Gazpacho is
probably the best known soup to have come from Spain. The cooks of Andalucía
devised this refreshing chilled soup possibly as an antidote to the passions
aroused by those contributions to Spanish culture, flamenco and bullfighting.
It’s also a good hangover remedy, LOL. Often called a puréed salad, gazpacho
sometimes has stale breadcrumbs blended in with the vegetables to make it a
heartier meal.
Traditional
accompaniments for this soup include croutons and diced hard boiled eggs. Serve
in a glass tumbler with a celery swizzle stick.
Ingredients:
2 medium red capsicums
1L vegetable juice
30ml red wine vinegar
2.5ml Tabasco sauce
1 clove garlic, quartered
3 trimmed celery sticks
1 medium red onion, chopped finely
5 medium tomatoes, chopped finely
2 English cucumbers, peeled, seeded and chopped finely
Sea salt and freshly ground black pepper
Method:
Quarter the capsicums; remove and discard the seeds and
membranes.

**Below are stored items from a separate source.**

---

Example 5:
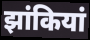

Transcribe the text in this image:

झांकियां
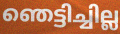
ഞെട്ടിച്ചില്ല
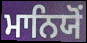
ਮਾਨਿਯੋਂ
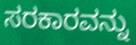
ಸರಕಾರವನ್ನು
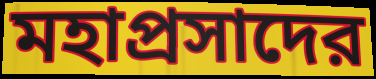
মহাপ্রসাদের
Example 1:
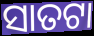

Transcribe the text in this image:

ସାତଟା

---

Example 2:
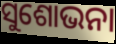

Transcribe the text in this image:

ସୁଶୋଭନା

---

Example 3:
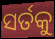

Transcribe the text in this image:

ସର୍ତକୁ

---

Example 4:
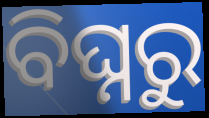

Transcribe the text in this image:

ବିଘ୍ନରୁ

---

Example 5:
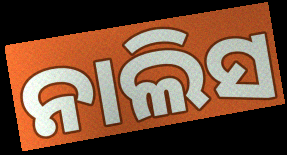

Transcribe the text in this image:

ନାଲିସ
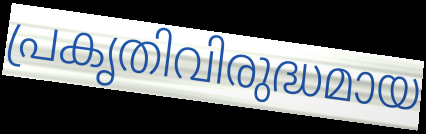
പ്രകൃതിവിരുദ്ധമായ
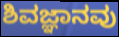
ಶಿವಜ್ಞಾನವು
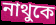
নাথুকে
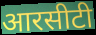
आरसीटी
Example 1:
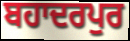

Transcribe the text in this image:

ਬਹਾਦਰਪੁਰ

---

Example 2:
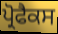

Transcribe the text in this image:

ਪ੍ਰੋਫੈਕਸ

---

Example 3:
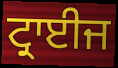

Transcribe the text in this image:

ਟ੍ਰਾਈਜ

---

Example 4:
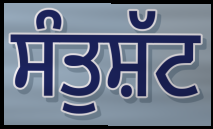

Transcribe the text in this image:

ਸੰਤੁਸ਼ੱਟ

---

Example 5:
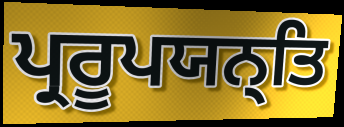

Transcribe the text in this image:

ਪ੍ਰਰੂਪਯਨ੍ਤਿ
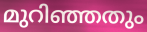
മുറിഞ്ഞതും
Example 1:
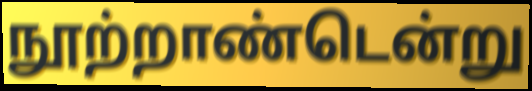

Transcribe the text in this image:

நூற்றாண்டென்று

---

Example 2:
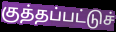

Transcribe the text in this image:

குத்தப்பட்டுச்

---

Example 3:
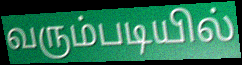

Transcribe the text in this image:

வரும்படியில்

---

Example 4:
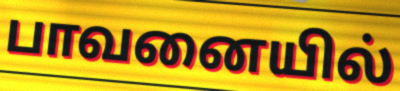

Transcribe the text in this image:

பாவனையில்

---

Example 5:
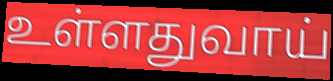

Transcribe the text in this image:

உள்ளதுவாய்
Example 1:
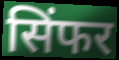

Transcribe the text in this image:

सिंफर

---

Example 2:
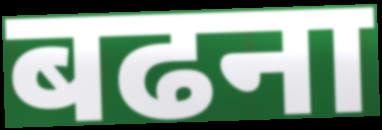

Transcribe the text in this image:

बढना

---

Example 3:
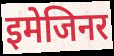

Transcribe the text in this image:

इमेजिनर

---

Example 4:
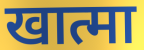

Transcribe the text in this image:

खात्मा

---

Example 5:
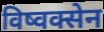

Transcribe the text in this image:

विष्वक्सेन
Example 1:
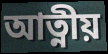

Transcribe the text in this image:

আত্নীয়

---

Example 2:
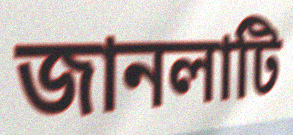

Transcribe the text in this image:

জানলাটি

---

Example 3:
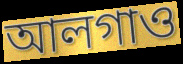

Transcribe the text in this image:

আলগাও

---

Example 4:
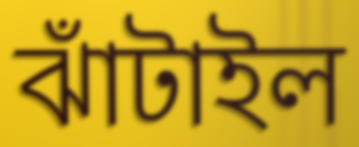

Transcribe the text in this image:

ঝাঁটাইল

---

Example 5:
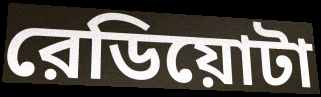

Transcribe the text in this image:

রেডিয়োটা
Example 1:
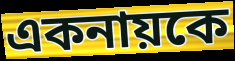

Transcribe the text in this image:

একনায়কে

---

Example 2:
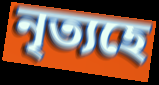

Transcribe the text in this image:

নৃত্যহে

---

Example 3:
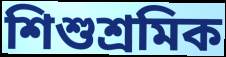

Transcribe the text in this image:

শিশুশ্ৰমিক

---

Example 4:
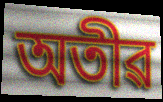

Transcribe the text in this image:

অতীৱ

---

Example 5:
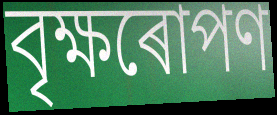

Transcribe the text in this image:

বৃক্ষৰোপণ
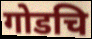
गोडचि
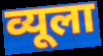
व्यूला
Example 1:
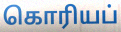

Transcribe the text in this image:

கொரியப்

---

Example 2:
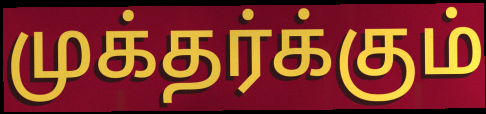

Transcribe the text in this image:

முக்தர்க்கும்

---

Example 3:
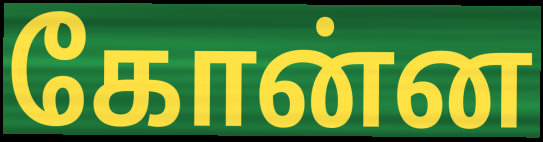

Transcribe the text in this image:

கோன்ன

Roast under grill or in a very hot oven, skin side up, until skin
blisters and blackens. Place capsicum pieces in a bowl and cover with cling
film for 5 minutes. Peel away and discard the skin before chopping coarsely.
Blend or process capsicum with vegetable juice, vinegar,
Tabasco, garlic and half of the celery, onion, tomato and cucumber until
smooth. Transfer the mixture to a large bowl, cover and refrigerate for about
an hour until cold. Refrigerate the remaining half of the vegetables.
Divide the soup among serving dishes, top each with the
reserved chopped vegetables just before serving. Season with salt and black
pepper and garnish with a short stick of celery.